_Action item 1_
In the records, from the start up to and including the line with "4: (543, 872)", can you write those lines out again with "top-left" switched to "upper-left" and nothing else altered? Leave out the pictures.

_Study text_
= = = = =

Notation
Let's denote least number of moves needed to move $n$ disks from column $i$ to column $j$ with $T_{ij}$. Let $A$ be the source and $C$ be the destination column.
Recurrence relations
We can say the followings about each $T$:
\begin{equation}
T_{AC}(n)=T_{AC}(n-1)+1+T_{CA}(n)+1+T_{AC}(n-1)
\end{equation}
To move $n$ disks from source to destination, we first have to move the top $n-1$ disks to column $C$ and then move the last one to Column $B$, Then return the $n-1$ disks to $A$ so as to free up destination column, then move the biggest disk to $C$ and once again move the $n-1$ disks to $C$. It's easy to see that this is the optimal set of operations. This equation can be written as:
\begin{equation}
T_{AC}(n)=2T_{AC}(n-1)+2+T_{CA}(n-1)
\end{equation}
For other $T$s we have a different situation:
\begin{equation}
T_{CA}(n)=T_{CB}(n-1)+1+T_{BA}(n-1)\\
T_{CB}(n)=T_{CA}(n-1)+1+T_{AB}(n-1)\\
T_{BA}(n)=T_{BC}(n-1)+1+T_{CA}(n-1)\\
T_{AB}(n)=T_{AC}(n-1)+1+T_{CB}(n-1)\\
T_{BC}(n)=T_{BA}(n-1)+1+T_{AC}(n-1)
\end{equation}
Solving the system of recurrence relations
Let's start with $T_{AB}$ or $T_{BC}$ . We already know:
\begin{equation}
T_{AB}(n)=T_{AC}(n-1)+1+T_{CB}(n-1)
\end{equation}
We try to rewrite $T_{CB}$'s equation by replacing $T_{AB}$ from the above equation.

= = = = =

_Data to use_

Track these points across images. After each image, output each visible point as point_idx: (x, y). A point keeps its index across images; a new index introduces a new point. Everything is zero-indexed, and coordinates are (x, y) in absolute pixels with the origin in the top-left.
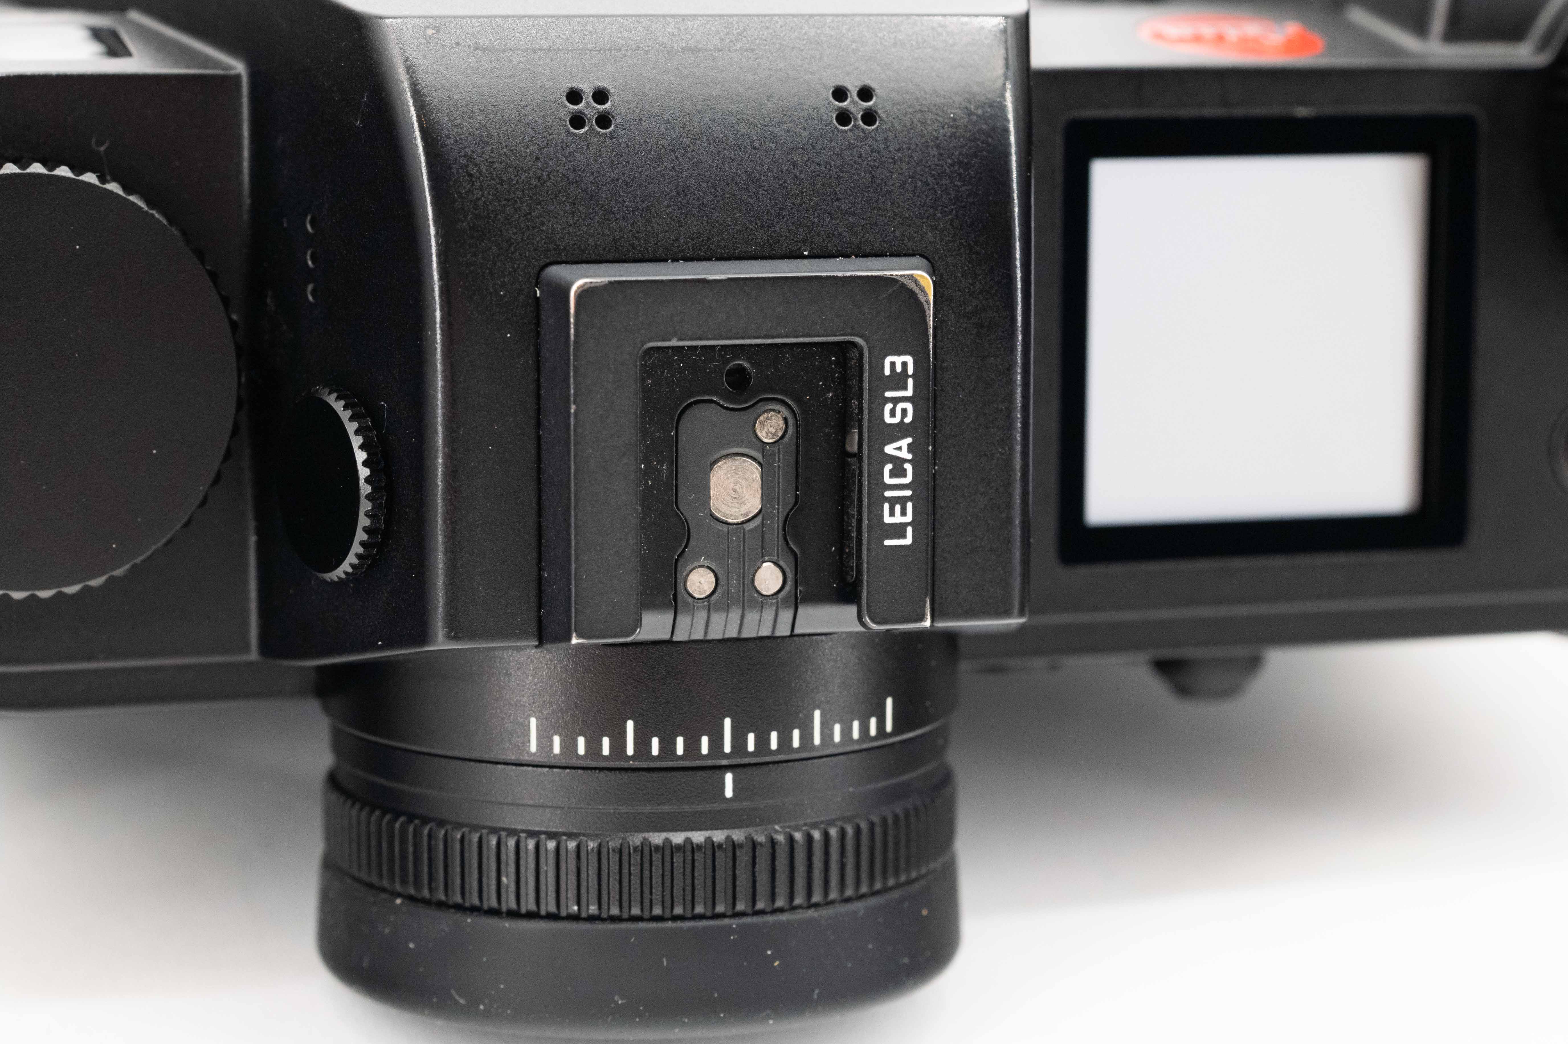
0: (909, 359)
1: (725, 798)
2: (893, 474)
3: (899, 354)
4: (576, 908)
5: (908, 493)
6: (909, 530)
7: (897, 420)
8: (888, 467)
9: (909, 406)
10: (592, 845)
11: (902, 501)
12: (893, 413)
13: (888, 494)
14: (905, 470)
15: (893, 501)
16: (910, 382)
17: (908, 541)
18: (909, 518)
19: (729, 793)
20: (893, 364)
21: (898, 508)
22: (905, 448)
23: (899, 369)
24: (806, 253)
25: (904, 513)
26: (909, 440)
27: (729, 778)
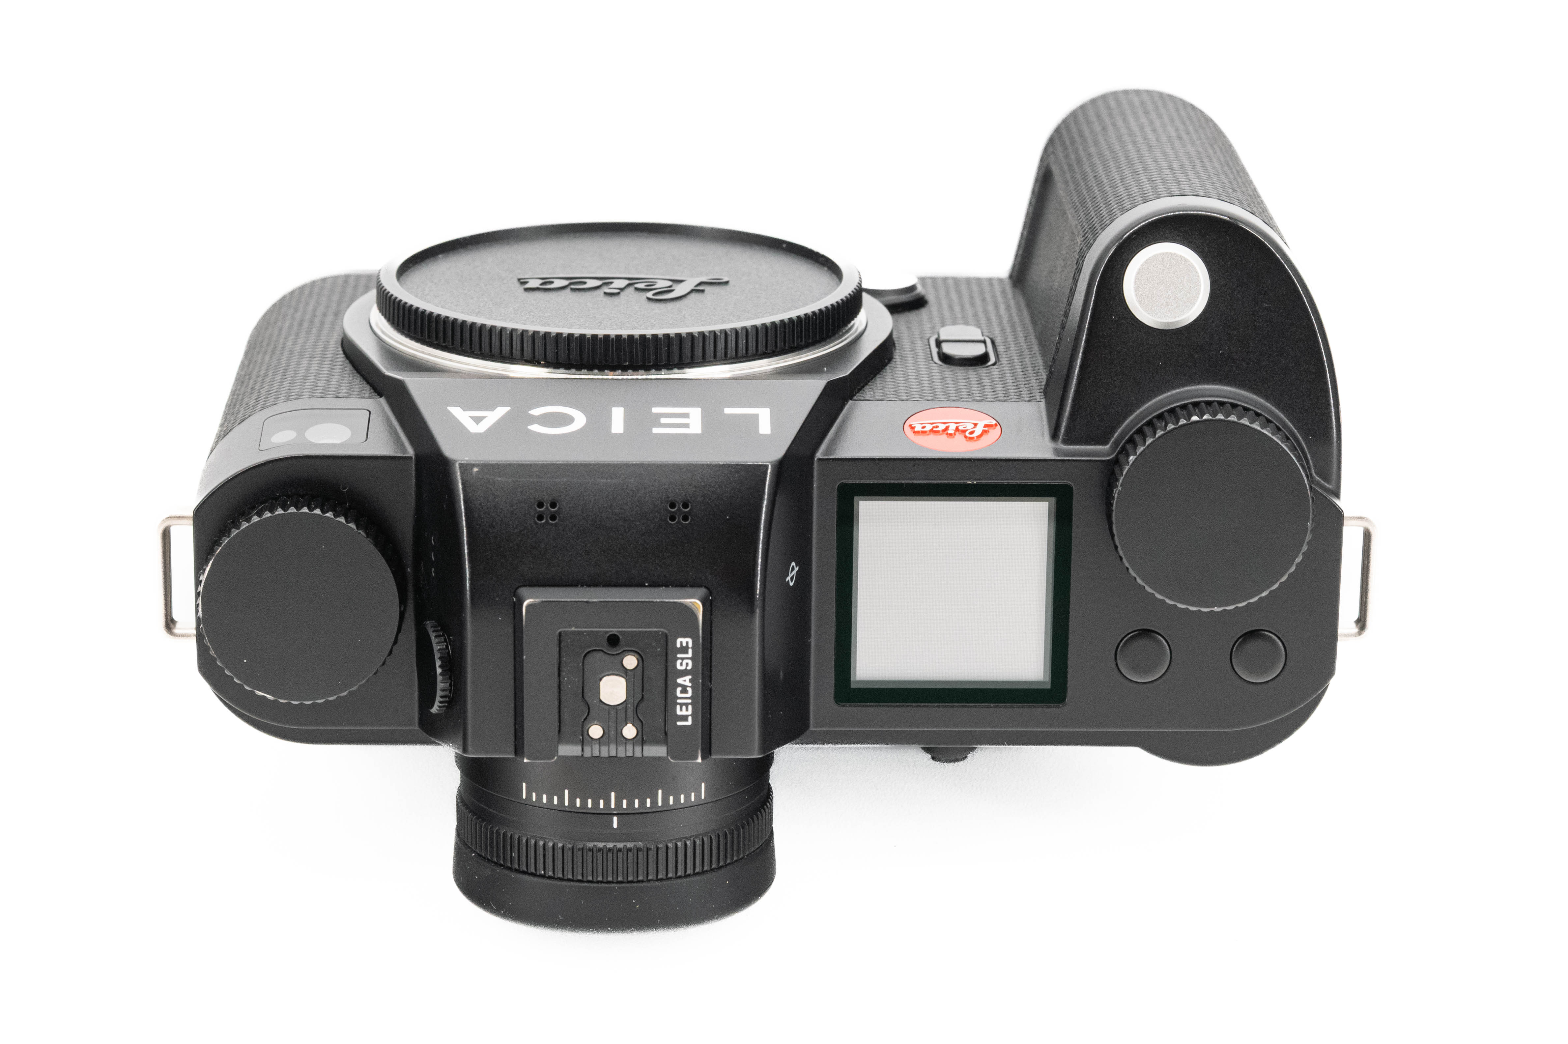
0: (690, 640)
1: (613, 828)
2: (682, 692)
3: (685, 637)
4: (543, 872)
5: (689, 701)
6: (690, 718)
7: (683, 668)
8: (679, 689)
9: (690, 662)
10: (560, 845)
11: (687, 705)
12: (681, 664)
13: (679, 701)
14: (687, 691)
15: (681, 705)
16: (690, 651)
17: (689, 722)
18: (690, 712)
19: (615, 826)
20: (681, 643)
21: (684, 708)
22: (688, 681)
23: (684, 645)
24: (647, 584)
25: (687, 710)
26: (690, 677)
27: (615, 819)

= = = = =

_Action item 2_
Answer these questions about the recurrence text:
(a) What does $T_{ij}$ denote?
(b) Which column is the destination?
(c) Which $T$ values does the solving section say to start with?

_Reply 1_
Track these points across images. After each image, output each visible point as point_idx: (x, y). A point keeps its index across images; a new index introduces a new point. Everything is zero-indexed, and coordinates are (x, y) in absolute pixels with the origin in the upper-left.
0: (909, 359)
1: (725, 798)
2: (893, 474)
3: (899, 354)
4: (576, 908)
5: (908, 493)
6: (909, 530)
7: (897, 420)
8: (888, 467)
9: (909, 406)
10: (592, 845)
11: (902, 501)
12: (893, 413)
13: (888, 494)
14: (905, 470)
15: (893, 501)
16: (910, 382)
17: (908, 541)
18: (909, 518)
19: (729, 793)
20: (893, 364)
21: (898, 508)
22: (905, 448)
23: (899, 369)
24: (806, 253)
25: (904, 513)
26: (909, 440)
27: (729, 778)
0: (690, 640)
1: (613, 828)
2: (682, 692)
3: (685, 637)
4: (543, 872)

_Reply 2_
(a) The least number of moves needed to move $n$ disks from column $i$ to column $j$.
(b) Column $C$.
(c) $T_{AB}$ or $T_{BC}$.